The association between the effect of immunotherapy and the occurrence of adverse reactions has been identified in a number of studies. It has been best documented in patients with malignant melanoma, non-small cell lung cancer, and renal cell carcinoma. Many studies published so far are limited by the relatively low number of patients and their retrospective design, leaving many questions still unanswered. This work was supported by the National Sustainability Program I (NPU I) Nr. LO1503 provided by the Ministry of Education Youth and Sports of the Czech Republic and by the Charles University Research Fund (Progres Q39) and by the European Regional Development Fund-Project „Application of Modern Technologies in Medicine and Industry” (No. CZ.02.1.01/0.0/0.0/17_048/0007280). The authors declare they have no potential conflicts of interest concerning drugs, products, or services used in the study. The Editorial Board declares that the manuscript met the ICMJE recommendation for biomedical papers. Submitted: 3. 11. 2019 Accepted: 8. 12. 2019.

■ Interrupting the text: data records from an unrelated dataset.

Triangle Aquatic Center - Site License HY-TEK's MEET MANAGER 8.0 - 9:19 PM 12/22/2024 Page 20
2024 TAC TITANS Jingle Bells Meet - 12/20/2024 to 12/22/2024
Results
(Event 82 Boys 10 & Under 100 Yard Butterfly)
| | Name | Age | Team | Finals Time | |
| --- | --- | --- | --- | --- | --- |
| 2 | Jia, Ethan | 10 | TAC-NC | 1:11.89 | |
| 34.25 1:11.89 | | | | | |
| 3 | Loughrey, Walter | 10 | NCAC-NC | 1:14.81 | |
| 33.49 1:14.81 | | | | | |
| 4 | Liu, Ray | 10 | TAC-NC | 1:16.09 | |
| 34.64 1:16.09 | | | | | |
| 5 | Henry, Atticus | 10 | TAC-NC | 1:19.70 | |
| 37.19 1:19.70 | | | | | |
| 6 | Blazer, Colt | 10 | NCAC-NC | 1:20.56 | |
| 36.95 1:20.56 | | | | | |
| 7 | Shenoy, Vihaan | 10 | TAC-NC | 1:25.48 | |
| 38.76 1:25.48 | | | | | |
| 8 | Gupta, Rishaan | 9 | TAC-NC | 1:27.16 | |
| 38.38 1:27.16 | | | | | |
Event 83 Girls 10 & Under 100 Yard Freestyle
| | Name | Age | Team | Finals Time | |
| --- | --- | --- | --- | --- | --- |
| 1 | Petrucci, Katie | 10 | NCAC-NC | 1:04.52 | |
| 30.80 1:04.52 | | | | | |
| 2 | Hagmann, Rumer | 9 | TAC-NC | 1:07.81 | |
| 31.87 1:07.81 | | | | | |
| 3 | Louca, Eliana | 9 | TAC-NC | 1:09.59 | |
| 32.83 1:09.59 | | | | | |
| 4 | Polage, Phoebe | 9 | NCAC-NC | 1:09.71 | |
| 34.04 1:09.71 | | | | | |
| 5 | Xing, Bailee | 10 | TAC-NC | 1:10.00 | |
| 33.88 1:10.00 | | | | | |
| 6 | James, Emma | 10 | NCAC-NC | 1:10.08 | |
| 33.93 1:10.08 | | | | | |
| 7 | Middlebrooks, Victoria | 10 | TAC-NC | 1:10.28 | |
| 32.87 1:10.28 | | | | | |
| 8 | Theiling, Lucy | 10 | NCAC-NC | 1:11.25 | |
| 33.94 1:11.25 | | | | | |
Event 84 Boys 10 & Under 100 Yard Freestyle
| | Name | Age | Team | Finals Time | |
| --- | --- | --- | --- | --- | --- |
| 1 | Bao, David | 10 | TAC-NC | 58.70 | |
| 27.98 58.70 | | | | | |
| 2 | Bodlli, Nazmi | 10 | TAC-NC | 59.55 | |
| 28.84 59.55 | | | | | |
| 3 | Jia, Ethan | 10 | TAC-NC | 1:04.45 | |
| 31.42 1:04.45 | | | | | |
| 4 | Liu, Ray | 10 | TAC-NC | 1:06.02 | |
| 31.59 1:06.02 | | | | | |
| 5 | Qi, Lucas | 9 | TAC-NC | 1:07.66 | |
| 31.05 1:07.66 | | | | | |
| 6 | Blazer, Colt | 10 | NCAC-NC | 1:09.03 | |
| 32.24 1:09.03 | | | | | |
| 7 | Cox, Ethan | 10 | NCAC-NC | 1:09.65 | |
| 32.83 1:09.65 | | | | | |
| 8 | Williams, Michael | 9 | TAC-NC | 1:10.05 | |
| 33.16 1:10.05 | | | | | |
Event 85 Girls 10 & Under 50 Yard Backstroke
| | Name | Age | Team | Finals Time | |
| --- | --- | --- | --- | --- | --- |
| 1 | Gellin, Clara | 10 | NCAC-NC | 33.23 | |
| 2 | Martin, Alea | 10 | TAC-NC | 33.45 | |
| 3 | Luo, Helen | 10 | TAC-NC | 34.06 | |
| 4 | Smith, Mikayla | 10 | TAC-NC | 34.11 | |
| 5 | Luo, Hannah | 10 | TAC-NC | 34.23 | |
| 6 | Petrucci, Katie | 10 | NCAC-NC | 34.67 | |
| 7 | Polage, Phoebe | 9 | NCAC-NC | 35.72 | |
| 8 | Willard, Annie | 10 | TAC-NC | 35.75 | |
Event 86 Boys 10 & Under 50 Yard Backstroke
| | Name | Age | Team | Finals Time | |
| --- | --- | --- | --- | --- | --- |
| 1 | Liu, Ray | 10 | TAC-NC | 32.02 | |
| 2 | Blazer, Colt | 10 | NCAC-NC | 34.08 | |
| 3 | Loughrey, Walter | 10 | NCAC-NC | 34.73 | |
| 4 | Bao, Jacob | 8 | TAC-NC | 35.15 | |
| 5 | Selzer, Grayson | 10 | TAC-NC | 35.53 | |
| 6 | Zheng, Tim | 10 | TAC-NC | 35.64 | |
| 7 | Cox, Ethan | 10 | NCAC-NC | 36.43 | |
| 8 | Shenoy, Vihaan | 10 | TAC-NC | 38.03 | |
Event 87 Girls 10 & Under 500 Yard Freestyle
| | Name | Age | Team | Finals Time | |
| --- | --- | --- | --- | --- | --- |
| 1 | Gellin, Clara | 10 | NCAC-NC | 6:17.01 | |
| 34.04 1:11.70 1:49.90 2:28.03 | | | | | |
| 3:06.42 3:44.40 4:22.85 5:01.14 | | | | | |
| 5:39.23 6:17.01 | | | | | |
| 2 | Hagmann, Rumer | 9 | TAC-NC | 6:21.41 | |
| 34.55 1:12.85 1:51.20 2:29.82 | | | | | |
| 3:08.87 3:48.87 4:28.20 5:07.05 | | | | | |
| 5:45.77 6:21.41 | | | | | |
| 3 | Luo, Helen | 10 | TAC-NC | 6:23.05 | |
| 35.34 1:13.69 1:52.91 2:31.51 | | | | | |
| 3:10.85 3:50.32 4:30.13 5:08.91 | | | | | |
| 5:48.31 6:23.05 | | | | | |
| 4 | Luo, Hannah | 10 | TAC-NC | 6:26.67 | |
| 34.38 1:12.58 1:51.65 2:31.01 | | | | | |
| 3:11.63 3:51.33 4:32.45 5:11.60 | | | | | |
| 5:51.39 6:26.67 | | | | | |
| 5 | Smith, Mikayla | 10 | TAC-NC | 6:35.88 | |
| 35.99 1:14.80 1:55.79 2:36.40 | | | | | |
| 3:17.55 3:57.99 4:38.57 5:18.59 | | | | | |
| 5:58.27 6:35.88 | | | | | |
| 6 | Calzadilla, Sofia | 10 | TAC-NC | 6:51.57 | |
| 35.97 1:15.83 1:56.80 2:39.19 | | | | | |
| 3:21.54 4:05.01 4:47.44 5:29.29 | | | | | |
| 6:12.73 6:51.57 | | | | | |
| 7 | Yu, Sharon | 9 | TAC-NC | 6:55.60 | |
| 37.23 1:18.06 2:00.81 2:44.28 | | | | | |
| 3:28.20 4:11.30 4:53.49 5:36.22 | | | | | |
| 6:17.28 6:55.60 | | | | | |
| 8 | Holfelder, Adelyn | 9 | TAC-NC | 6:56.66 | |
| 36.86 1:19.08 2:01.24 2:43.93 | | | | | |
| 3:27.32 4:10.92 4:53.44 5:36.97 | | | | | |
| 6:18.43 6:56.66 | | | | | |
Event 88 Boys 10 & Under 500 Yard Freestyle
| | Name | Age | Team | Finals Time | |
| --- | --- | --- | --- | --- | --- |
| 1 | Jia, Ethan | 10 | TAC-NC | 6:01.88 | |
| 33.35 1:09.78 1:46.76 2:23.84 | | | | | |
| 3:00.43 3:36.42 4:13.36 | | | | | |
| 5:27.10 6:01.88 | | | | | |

基于免疫检查点抑制剂的现代免疫疗法是一种创新疗法,已用于多种恶性肿瘤的治疗,并且许多其他检查点抑制剂正在临床试验中进行研究。抗细胞毒性T淋巴细胞相关抗原4(CTLA-4)、程序性死亡蛋白1(PD-1)或程序性死亡蛋白1配体(PD-L1)的单克隆抗体是最常用的药物。这些治疗的副作用在本质上与自身免疫性疾病的副作用相似。最近,越来越多的证据表明免疫疗法的一些不良反应与这种治疗的有益效果相关。
本综述的目的是总结目前关于检查点抑制剂的不良反应与接受该疗法治疗的患者结局之间关联的知识。
免疫疗法的效果与不良反应发生之间的关联已在多项研究中得到证实。在恶性黑色素瘤、非小细胞肺癌和肾细胞癌患者中记录最为充分。迄今为止发表的许多研究受患者数量相对较少及其回顾性设计的限制,仍有许多问题未得到解答。本研究得到了捷克共和国教育、青年和体育部提供的国家可持续发展计划I(NPU I)编号LO1503、查理大学研究基金(Progres Q39)以及欧洲区域发展基金项目“现代技术在医学和工业中的应用”(编号CZ.02.1.01/0.0/0.0/17_048/0007280)的支持。作者声明他们在研究中使用的药物、产品或服务方面没有潜在的利益冲突。编辑委员会声明该手稿符合国际医学期刊编辑委员会(ICMJE)对生物医学论文的建议。提交日期:2019年11月3日;接受日期:2019年12月8日。